Peru has a long history of conquest. The Incas were known for subduing neighboring peoples with generous gifts and military might, especially during the reign of its greatest leader, Pachacutec. By the beginning of the 16th century, the Inca realm covered all of modern day Peru, as well as parts of Colombia, Ecuador, Bolivia, Chile and Argentina. Soon thereafter came the Spanish, who were motivated by two factors: a lust for riches and a desire to evangelize. From 1532 until 1821, the Spanish colonists shipped countless tons of gold and silver back to Europe and converted most of the population to Catholicism. But the devastation left in their wake was unimaginable. Over this same period Peru’s population dropped from 12 million to only half a million; most of the Andean population fell victim to disease, violence and maltreatment by their Spanish overlords.
In 1821 Peru gained independence. But troubling inequality persisted, with wealthy families in Lima and other coastal cities holding most of the nation’s wealth and dominating its politics. In the second half of the 20th century a university professor heavily influenced by Maoist philosophy, Abimael Guzmán, started a movement in the highlands to help the poor by replacing the country’s leadership with his own. The Shining Path was motivated by communist ideology and a desire to redistribute the nation’s wealth from the haves to the have-nots.

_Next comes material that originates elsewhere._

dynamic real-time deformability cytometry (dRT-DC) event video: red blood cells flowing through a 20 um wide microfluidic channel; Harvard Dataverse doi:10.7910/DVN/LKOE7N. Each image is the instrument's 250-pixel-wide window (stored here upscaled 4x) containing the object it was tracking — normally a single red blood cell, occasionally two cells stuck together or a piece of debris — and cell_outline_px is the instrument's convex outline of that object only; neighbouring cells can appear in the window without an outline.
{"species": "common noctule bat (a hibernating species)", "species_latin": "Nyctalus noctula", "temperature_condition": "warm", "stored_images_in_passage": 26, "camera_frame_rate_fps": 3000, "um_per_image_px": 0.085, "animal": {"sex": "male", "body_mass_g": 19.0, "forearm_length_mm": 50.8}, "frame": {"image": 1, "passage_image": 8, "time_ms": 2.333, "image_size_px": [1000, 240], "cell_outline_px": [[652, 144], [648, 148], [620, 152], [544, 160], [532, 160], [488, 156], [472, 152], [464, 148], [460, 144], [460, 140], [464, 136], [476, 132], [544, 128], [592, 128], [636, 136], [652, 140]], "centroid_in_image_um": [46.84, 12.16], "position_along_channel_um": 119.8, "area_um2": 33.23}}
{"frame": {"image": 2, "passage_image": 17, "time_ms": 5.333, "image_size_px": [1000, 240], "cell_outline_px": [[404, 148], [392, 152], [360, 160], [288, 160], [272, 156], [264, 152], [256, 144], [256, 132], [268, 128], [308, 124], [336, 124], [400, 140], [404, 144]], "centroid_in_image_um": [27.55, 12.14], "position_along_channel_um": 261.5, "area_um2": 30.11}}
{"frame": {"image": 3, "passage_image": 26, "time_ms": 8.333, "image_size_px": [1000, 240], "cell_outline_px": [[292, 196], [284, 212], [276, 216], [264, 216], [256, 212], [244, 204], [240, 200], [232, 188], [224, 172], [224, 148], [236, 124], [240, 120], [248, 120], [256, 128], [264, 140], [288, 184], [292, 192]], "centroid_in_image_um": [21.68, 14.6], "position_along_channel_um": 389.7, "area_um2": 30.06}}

But his methods were as bloody as the Spanish. From the mid-seventies to the mid-nineties at least 69,000 people were killed in the conflict — half at the hands of the terrorists and half at the hands of the government soldiers charged with eradicating terrorism. Countless more were injured, raped, tortured and removed from their communities as they fled the violence. The nation still suffers from what might be termed a collective case of PTSD: Post-traumatic Stress Disorder.
The conquest of one people by another is often justified for religious and ideological reasons. But economics often plays a role as well. Today some observers view the increasing influence of multinational corporations in Peru’s economy as a new kind of colonialism. Globalization has brought well-known brand names — Coca Cola, Levis, McDonald’s, Starbucks — to metropolitan Lima. These and other products are marketed to up-and-coming Limeños in billboards, print advertisements, television commercials and product placements in movies. Having more choices in what to drink, what to wear and what to eat are, at first glance, a good thing. But critics note that the rise of a North American fast-food chain restaurant in a particular neighborhood often brings a decline in the number of local eateries. Economic domination by well-financed multinationals may eventually lead to a homogenization of culture rather than a manifestation of diversity.
Globalization is new to this part of the world and Lima still offers a wide range of options to its residents, reflecting the diversity of the people that populate Peru’s coast, its highlands and its rain forest. Consumers continue to have choices and the decisions they make will have a lasting impact. When young professionals decide where to eat lunch, for example, they are not only deciding what to feed themselves. They are also deciding which business they will feed with their nuevos soles, the local currency. If KFC’s advertising (known as “propaganda” in Spanish) steers people into one of its restaurants — there are now 50 in Lima — then this well-known chain featuring Kentucky fried chicken will prosper and grow. If, on the other hand, people walk into a local establishment and order pollo a la brasa (rotisserie chicken), this Peruvian specialty and the establishments that prepare it will thrive. In the end, which businesses grow and which disappear depends largely on the choices made by Lima’s public and, increasingly, the foreign visitors (like SST students) who spend their money here.
As we ended our study time in Lima, we traveled downtown to tour a Catholic monastery and see the stately buildings constructed by the Spanish during the colonial period in what they called the Plaza de Armas (literally, “Plaza of Weapons” or, figuratively, Parade Grounds). The nation’s traditional power structure is evident when standing on the Plaza: to one side is the Catholic Basilica, to another is the Presidential Palace, to a third is the Municipal Government Building and to a fourth is a commercial center featuring a large pedestrian mall that begins across the street.
We also learned about power and domination, for better or worse, from listening to Jerry Acosta’s account of what life was like during the time of terrorism. His description of the Shining Path’s methods — assassinations, bombings and public executions — was difficult to listen to and left a profound impression on each of us; how cruel humans can be when they demonize their enemies. Another speaker, Father Jeff Klaiber, described the role of the Catholic Church in Latin American politics, with particular focus on the recent resignation of Pope Benedict XVI and power struggles between Peru’s largely conservative bishops and its more liberal priests.
For our last study activity of the term we traveled to neighboring Barranco to visit the gallery and studio of Victor Delfin. Themes of power and conquest dominate the work of Peru’s best-known artist. Mr. Delfin is extremely talented and amazingly adept at expressing himself in a wide variety of media — oil paintings, wood carvings and sculptures in steel and bronze, to name a few. Our tour of his gallery and conversation with the artist helped deepen our understanding of life for a people that is heavily influenced by forces outside its control but is nonetheless seeking to protect and promote its own unique customs and distinctive culture. Viva Peru!